The prominence of enterotypes lies in simplifying the complex gut microbiome landscape, offering avenues for microbiota-based diagnostics, therapeutic interventions, disease prevention strategies, and personalized dietary recommendations. However, challenges in precisely defining enterotypes led to a modified concept, emphasizing the need for standardization in enterotyping methods.

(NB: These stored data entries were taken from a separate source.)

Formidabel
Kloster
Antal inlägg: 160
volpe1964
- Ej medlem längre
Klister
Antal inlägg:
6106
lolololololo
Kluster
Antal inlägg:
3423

Enterotypes, particularly the Prevotella-dominated (P-type) and Bacteroides-dominated (B-type) types play a crucial role in reflecting individuals' long-term dietary patterns. The P-type, associated with vegetarians, high-fiber and carbohydrate-rich diets, and traditional diets, showcases efficient hydrolytic enzymes for plant fiber degradation but has limited lipid and protein fermentation capacity. In contrast, the B-type features specialized enzymes tailored for the degradation of animal-derived carbohydrates and proteins, exhibiting an enhanced saccharolytic and proteolytic potential [62][63][64].

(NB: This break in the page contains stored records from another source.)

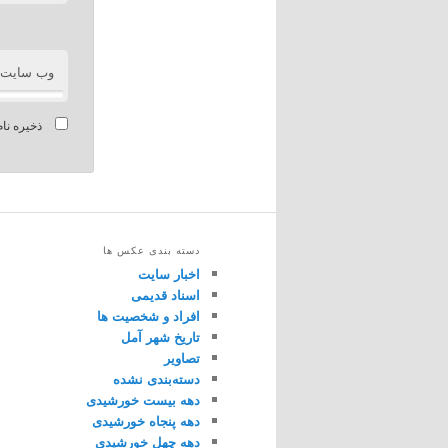
وب‌ سایت
ذخیره نام
دسته بندی عکس ها
اخبار سایت
اسناد قدیمی
افراد و شخصیت ها
تاریخ شهر آمل
تصاویر
دسته‌بندی نشده
دهه بیست خورشیدی
دهه پنجاه خورشیدی
دهه چهل خورشیدی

Studies conducted by a research group from Denmark highlight the functional differences between Prevotella and Bacteroides in various human dietary intervention studies. The Prevotella to Bacteroides ratio (P/B ratio) was closely related to alterations in body fat and weight, with a caloric deficit of 500 kcal for 24 weeks leading to more significant weight and body fat loss in individuals with a high P/B ratio. This group also observed that a high-fiber diet, characteristic of traditional dietary patterns in P-type individuals, likely results in more efficient and substantial weight loss [65][66][67][68][69][70]. These functional distinctions underscore the relevance of considering individualized dietary plans based on enterotypes.

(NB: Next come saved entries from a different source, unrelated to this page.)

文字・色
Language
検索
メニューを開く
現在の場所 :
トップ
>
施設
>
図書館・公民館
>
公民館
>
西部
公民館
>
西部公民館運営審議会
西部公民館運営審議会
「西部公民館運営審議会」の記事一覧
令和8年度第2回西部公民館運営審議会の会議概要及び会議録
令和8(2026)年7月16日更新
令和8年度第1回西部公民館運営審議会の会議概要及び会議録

Current research offers promising insights into personalized dietary recommendations grounded in enterotypes and metabolomics methods. Despite the challenges stemming from microbiome intricacies, advancements in AI and machine learning tools exhibit potential in predicting metabolic responses to specific diets. The future trajectory involves surmounting challenges in comprehending microbiome functions and harnessing these advanced tools for more precise predictions. This ongoing effort holds the promise of enhanced dietary guidance tailored to individual microbiome compositions.
In conclusion, the integration of enterotypes and metabolomics provides valuable insights into the potential for personalized dietary recommendations based on an individual's unique microbiome composition. Despite the challenges inherent in understanding the intricacies of the microbiome and its multifaceted functions, the application of metabolomics emerges as a promising avenue for deciphering these complexities. These findings lay the foundation for more nuanced and tailored dietary guidance, offering the potential for improved metabolic responses based on an individual's distinct microbiome composition.